ARTICLE 7 : PORTABILITE DES GARANTIES
Conformément aux dispositions de l’article L. 911-8 du Code de la sécurité sociale, les anciens salariés chômeurs indemnisés bénéficient du maintien de leur couverture de prévoyance, pour une période limitée après cessation de leur contrat de travail, dans les conditions définies par la réglementation applicable.
ARTICLE 8 : DISPOSITIONS FINALES
8.1 - Durée de l’accord est entrée en vigueur
Le présent accord est conclu pour une durée indéterminée. Il prend effet le 1er juillet 2022.
8.2 - Suivi de l’accord
Tous les ans, un suivi de l’accord est réalisé par la commission mutuelle et prévoyance constituée au sein du CSE, dans les conditions prévues par l’accord relatif au régime de frais de santé obligatoire. En complément, le CSE sera informé au préalable des évolutions apportées au régime collectif, notamment en cas de changement de gestionnaire ou d’évolution des cotisations ou des garanties.
8.3 - Clause de rendez-vous
En cas de modification substantielle des textes régissant les matières traitées par le présent accord, les parties signataires s’engagent à se rencontrer dans un délai 3 mois suivant la demande de l’une des parties signataires en vue d’entamer des négociations relatives à l’adaptation du présent accord.
8.4 - Révision de l’accord
L’accord pourra être révisé sans délai suivant sa prise d’effet. La procédure de révision du présent accord ne peut être engagée que par la Direction ou l’une des parties habilitées en application des dispositions du Code du travail.
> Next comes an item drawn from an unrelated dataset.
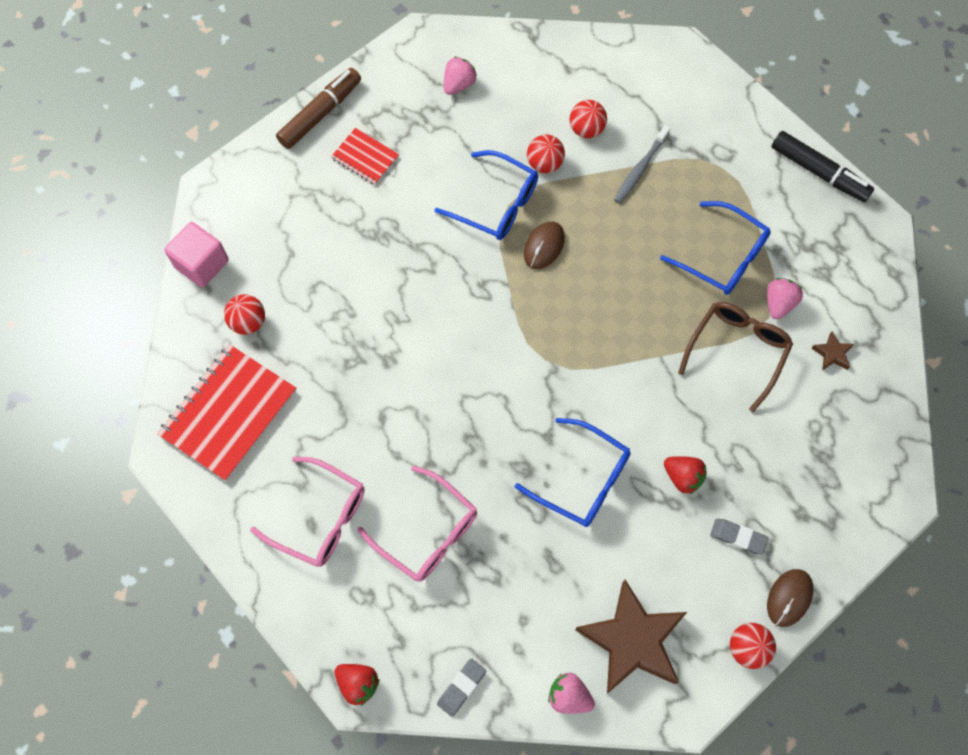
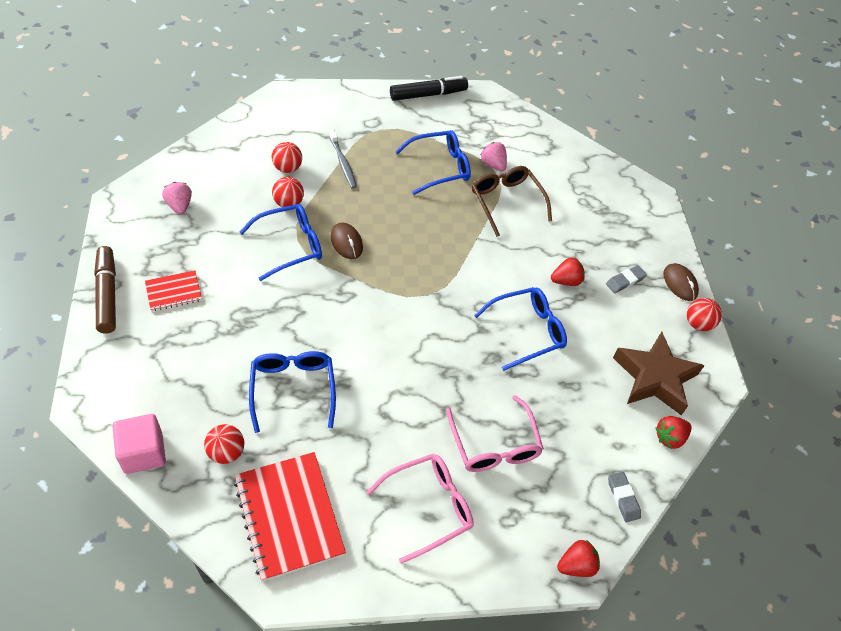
camera: 60 degrees left, 15 degrees down
(346, 325) = (293, 390): none -> blue glasses
(427, 532) = (494, 444): pink glasses -> pink glasses turned 90 degrees clockwise
(569, 696) = (669, 437): pink strawberry -> red strawberry
(832, 354) = (545, 165): brown star -> none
Information devra en être faite à la Direction, lorsque celle-ci n’est pas à l’origine de l’engagement de la procédure, et à chacune des autres parties habilitées à engager la procédure de révision par tout moyen permettant de conférer une date certaine.
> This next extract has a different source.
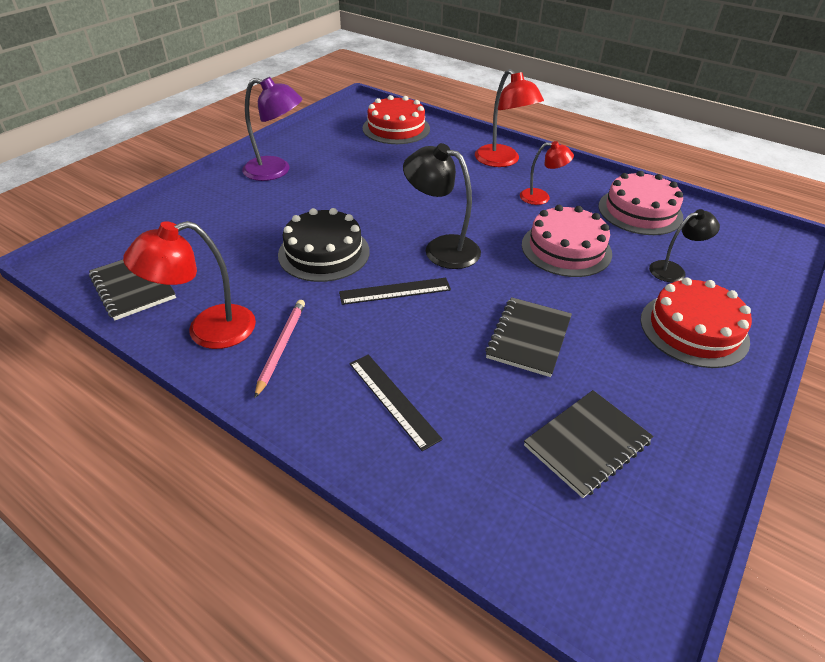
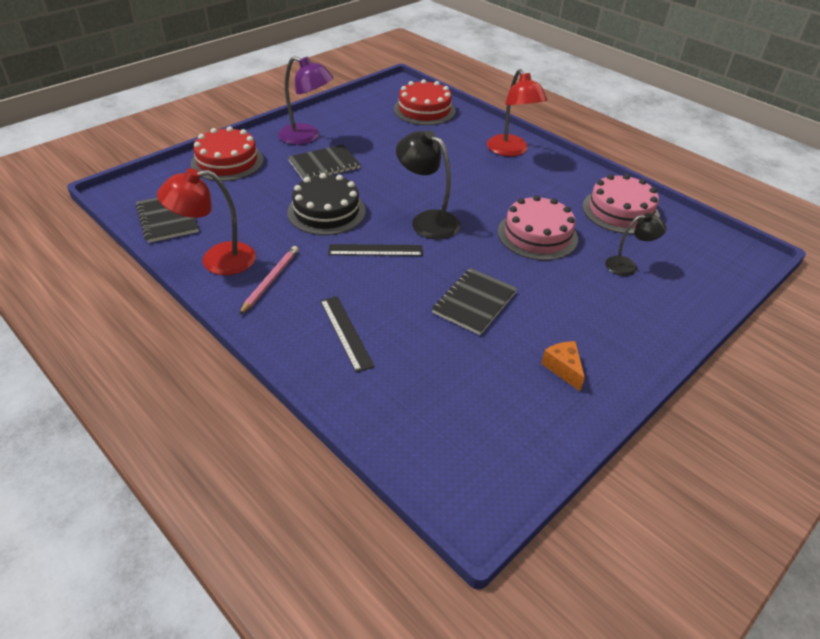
camera: 10 degrees right, 0 degrees up
(541, 197) = (533, 188): red lamp -> none
(587, 443) = (489, 388): black notebook -> black notebook (324, 165)
(658, 403) = (563, 368): none -> orange cheese
(693, 329) = (622, 316): red cake -> red cake (227, 161)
8.5 - Dénonciation de l’accord
Le présent accord pourra être dénoncé par l'une ou l'autre des parties signataires moyennant un préavis de 6 mois.
La partie qui dénonce l'accord doit notifier cette décision par lettre recommandée avec accusé de réception à l'autre partie.
La direction et les organisations syndicales représentatives se réuniront pendant la durée du préavis pour discuter les possibilités d'un nouvel accord.
8.6 - Communication de l'accord
Le texte du présent accord, une fois signé, sera notifié à l'ensemble des organisations syndicales représentatives dans l'entreprise.
8.7 - Dépôt de l’accord
Le présent accord donnera lieu à dépôt dans les conditions prévues aux articles L. 2231-6 et D. 2231-2 et suivants du Code du travail. Il sera déposé :
sur la plateforme de téléprocédure dénommée «TéléAccords » accompagné des pièces prévues par le Code du travail ;
et en un exemplaire auprès du greffe du conseil de prud'hommes de TOULOUSE.
8.8 - Publication de l’accord
Le présent accord fera l’objet d’une publication dans la base de données nationale visée à l’article L. 2231-5-1 du Code du travail dans une version ne comportant pas les noms et prénoms des négociateurs et des signataires.